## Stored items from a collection

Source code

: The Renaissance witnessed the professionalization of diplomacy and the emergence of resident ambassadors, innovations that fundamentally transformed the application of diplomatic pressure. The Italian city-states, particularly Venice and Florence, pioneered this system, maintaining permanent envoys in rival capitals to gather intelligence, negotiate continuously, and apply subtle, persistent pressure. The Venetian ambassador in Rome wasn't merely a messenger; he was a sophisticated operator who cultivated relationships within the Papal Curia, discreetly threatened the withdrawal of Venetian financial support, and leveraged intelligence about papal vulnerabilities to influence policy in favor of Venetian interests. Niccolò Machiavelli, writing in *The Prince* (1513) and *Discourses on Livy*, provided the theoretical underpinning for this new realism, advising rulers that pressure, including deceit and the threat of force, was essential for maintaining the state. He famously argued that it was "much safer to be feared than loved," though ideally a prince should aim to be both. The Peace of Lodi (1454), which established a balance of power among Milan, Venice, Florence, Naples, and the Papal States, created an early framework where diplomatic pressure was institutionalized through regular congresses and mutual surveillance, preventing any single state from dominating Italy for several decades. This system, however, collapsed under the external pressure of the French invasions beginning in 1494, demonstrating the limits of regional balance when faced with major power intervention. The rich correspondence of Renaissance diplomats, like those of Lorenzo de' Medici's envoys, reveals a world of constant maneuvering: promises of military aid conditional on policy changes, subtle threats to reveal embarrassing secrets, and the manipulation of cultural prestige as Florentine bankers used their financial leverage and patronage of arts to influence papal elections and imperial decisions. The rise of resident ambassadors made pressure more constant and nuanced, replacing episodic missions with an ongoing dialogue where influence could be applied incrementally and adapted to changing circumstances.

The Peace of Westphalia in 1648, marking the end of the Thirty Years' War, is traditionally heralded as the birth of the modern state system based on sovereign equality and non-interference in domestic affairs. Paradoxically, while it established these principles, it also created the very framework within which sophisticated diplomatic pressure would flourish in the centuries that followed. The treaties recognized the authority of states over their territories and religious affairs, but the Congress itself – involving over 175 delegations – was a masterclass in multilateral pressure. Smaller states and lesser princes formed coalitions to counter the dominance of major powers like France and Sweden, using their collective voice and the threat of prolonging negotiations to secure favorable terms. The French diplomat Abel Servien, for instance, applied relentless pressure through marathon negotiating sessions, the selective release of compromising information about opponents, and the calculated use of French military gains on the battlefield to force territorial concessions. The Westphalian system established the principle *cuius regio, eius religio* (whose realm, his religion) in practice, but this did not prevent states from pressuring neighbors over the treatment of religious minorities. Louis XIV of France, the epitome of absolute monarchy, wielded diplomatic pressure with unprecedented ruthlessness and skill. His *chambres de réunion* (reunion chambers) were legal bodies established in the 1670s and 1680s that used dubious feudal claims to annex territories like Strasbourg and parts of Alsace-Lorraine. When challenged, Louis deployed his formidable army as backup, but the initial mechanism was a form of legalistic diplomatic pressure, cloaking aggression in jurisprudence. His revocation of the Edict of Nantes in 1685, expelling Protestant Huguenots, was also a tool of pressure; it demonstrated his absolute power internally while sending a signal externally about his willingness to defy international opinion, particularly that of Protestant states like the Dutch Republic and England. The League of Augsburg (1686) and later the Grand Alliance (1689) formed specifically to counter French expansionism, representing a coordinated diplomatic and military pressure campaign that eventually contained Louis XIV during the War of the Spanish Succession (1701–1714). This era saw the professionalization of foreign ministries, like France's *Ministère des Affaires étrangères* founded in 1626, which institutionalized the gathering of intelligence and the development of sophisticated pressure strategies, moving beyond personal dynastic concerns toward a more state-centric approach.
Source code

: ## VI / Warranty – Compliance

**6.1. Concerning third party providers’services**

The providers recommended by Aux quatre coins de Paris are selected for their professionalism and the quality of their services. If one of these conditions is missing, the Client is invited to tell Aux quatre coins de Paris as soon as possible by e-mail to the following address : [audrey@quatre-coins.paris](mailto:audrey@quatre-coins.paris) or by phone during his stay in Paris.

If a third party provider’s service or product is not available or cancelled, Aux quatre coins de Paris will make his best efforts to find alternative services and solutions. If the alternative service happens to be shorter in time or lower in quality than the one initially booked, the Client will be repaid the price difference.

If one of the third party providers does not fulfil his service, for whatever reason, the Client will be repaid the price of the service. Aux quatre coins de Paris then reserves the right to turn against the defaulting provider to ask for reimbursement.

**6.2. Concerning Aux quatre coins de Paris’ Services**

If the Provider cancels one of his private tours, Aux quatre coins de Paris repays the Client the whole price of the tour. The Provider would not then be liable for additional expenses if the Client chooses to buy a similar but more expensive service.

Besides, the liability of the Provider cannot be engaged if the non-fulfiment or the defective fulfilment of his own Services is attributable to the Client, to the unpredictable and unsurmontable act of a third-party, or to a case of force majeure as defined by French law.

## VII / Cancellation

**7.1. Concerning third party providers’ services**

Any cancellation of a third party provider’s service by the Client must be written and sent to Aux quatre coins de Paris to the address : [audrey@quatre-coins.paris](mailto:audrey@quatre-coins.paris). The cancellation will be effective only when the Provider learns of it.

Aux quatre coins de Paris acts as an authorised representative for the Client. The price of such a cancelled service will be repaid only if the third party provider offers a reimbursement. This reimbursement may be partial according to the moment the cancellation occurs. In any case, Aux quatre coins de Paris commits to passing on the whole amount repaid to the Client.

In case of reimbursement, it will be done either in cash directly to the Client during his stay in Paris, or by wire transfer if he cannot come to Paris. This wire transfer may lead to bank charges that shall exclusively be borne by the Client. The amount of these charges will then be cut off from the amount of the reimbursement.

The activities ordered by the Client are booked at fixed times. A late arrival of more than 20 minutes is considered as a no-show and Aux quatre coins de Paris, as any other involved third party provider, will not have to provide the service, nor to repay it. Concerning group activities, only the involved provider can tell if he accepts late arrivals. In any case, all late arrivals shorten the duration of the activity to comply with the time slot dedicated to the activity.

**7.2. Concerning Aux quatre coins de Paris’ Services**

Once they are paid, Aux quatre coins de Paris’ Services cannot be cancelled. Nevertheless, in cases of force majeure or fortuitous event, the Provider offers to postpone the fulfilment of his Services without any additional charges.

## Task details
Please type the entries above out again exactly.

## Response to this exercise
Source code

: The Renaissance witnessed the professionalization of diplomacy and the emergence of resident ambassadors, innovations that fundamentally transformed the application of diplomatic pressure. The Italian city-states, particularly Venice and Florence, pioneered this system, maintaining permanent envoys in rival capitals to gather intelligence, negotiate continuously, and apply subtle, persistent pressure. The Venetian ambassador in Rome wasn't merely a messenger; he was a sophisticated operator who cultivated relationships within the Papal Curia, discreetly threatened the withdrawal of Venetian financial support, and leveraged intelligence about papal vulnerabilities to influence policy in favor of Venetian interests. Niccolò Machiavelli, writing in *The Prince* (1513) and *Discourses on Livy*, provided the theoretical underpinning for this new realism, advising rulers that pressure, including deceit and the threat of force, was essential for maintaining the state. He famously argued that it was "much safer to be feared than loved," though ideally a prince should aim to be both. The Peace of Lodi (1454), which established a balance of power among Milan, Venice, Florence, Naples, and the Papal States, created an early framework where diplomatic pressure was institutionalized through regular congresses and mutual surveillance, preventing any single state from dominating Italy for several decades. This system, however, collapsed under the external pressure of the French invasions beginning in 1494, demonstrating the limits of regional balance when faced with major power intervention. The rich correspondence of Renaissance diplomats, like those of Lorenzo de' Medici's envoys, reveals a world of constant maneuvering: promises of military aid conditional on policy changes, subtle threats to reveal embarrassing secrets, and the manipulation of cultural prestige as Florentine bankers used their financial leverage and patronage of arts to influence papal elections and imperial decisions. The rise of resident ambassadors made pressure more constant and nuanced, replacing episodic missions with an ongoing dialogue where influence could be applied incrementally and adapted to changing circumstances.

The Peace of Westphalia in 1648, marking the end of the Thirty Years' War, is traditionally heralded as the birth of the modern state system based on sovereign equality and non-interference in domestic affairs. Paradoxically, while it established these principles, it also created the very framework within which sophisticated diplomatic pressure would flourish in the centuries that followed. The treaties recognized the authority of states over their territories and religious affairs, but the Congress itself – involving over 175 delegations – was a masterclass in multilateral pressure. Smaller states and lesser princes formed coalitions to counter the dominance of major powers like France and Sweden, using their collective voice and the threat of prolonging negotiations to secure favorable terms. The French diplomat Abel Servien, for instance, applied relentless pressure through marathon negotiating sessions, the selective release of compromising information about opponents, and the calculated use of French military gains on the battlefield to force territorial concessions. The Westphalian system established the principle *cuius regio, eius religio* (whose realm, his religion) in practice, but this did not prevent states from pressuring neighbors over the treatment of religious minorities. Louis XIV of France, the epitome of absolute monarchy, wielded diplomatic pressure with unprecedented ruthlessness and skill. His *chambres de réunion* (reunion chambers) were legal bodies established in the 1670s and 1680s that used dubious feudal claims to annex territories like Strasbourg and parts of Alsace-Lorraine. When challenged, Louis deployed his formidable army as backup, but the initial mechanism was a form of legalistic diplomatic pressure, cloaking aggression in jurisprudence. His revocation of the Edict of Nantes in 1685, expelling Protestant Huguenots, was also a tool of pressure; it demonstrated his absolute power internally while sending a signal externally about his willingness to defy international opinion, particularly that of Protestant states like the Dutch Republic and England. The League of Augsburg (1686) and later the Grand Alliance (1689) formed specifically to counter French expansionism, representing a coordinated diplomatic and military pressure campaign that eventually contained Louis XIV during the War of the Spanish Succession (1701–1714). This era saw the professionalization of foreign ministries, like France's *Ministère des Affaires étrangères* founded in 1626, which institutionalized the gathering of intelligence and the development of sophisticated pressure strategies, moving beyond personal dynastic concerns toward a more state-centric approach.
Source code

: ## VI / Warranty – Compliance

**6.1. Concerning third party providers’services**

The providers recommended by Aux quatre coins de Paris are selected for their professionalism and the quality of their services. If one of these conditions is missing, the Client is invited to tell Aux quatre coins de Paris as soon as possible by e-mail to the following address : [audrey@quatre-coins.paris](mailto:audrey@quatre-coins.paris) or by phone during his stay in Paris.

If a third party provider’s service or product is not available or cancelled, Aux quatre coins de Paris will make his best efforts to find alternative services and solutions. If the alternative service happens to be shorter in time or lower in quality than the one initially booked, the Client will be repaid the price difference.

If one of the third party providers does not fulfil his service, for whatever reason, the Client will be repaid the price of the service. Aux quatre coins de Paris then reserves the right to turn against the defaulting provider to ask for reimbursement.

**6.2. Concerning Aux quatre coins de Paris’ Services**

If the Provider cancels one of his private tours, Aux quatre coins de Paris repays the Client the whole price of the tour. The Provider would not then be liable for additional expenses if the Client chooses to buy a similar but more expensive service.

Besides, the liability of the Provider cannot be engaged if the non-fulfiment or the defective fulfilment of his own Services is attributable to the Client, to the unpredictable and unsurmontable act of a third-party, or to a case of force majeure as defined by French law.

## VII / Cancellation

**7.1. Concerning third party providers’ services**

Any cancellation of a third party provider’s service by the Client must be written and sent to Aux quatre coins de Paris to the address : [audrey@quatre-coins.paris](mailto:audrey@quatre-coins.paris). The cancellation will be effective only when the Provider learns of it.

Aux quatre coins de Paris acts as an authorised representative for the Client. The price of such a cancelled service will be repaid only if the third party provider offers a reimbursement. This reimbursement may be partial according to the moment the cancellation occurs. In any case, Aux quatre coins de Paris commits to passing on the whole amount repaid to the Client.

In case of reimbursement, it will be done either in cash directly to the Client during his stay in Paris, or by wire transfer if he cannot come to Paris. This wire transfer may lead to bank charges that shall exclusively be borne by the Client. The amount of these charges will then be cut off from the amount of the reimbursement.

The activities ordered by the Client are booked at fixed times. A late arrival of more than 20 minutes is considered as a no-show and Aux quatre coins de Paris, as any other involved third party provider, will not have to provide the service, nor to repay it. Concerning group activities, only the involved provider can tell if he accepts late arrivals. In any case, all late arrivals shorten the duration of the activity to comply with the time slot dedicated to the activity.

**7.2. Concerning Aux quatre coins de Paris’ Services**

Once they are paid, Aux quatre coins de Paris’ Services cannot be cancelled. Nevertheless, in cases of force majeure or fortuitous event, the Provider offers to postpone the fulfilment of his Services without any additional charges.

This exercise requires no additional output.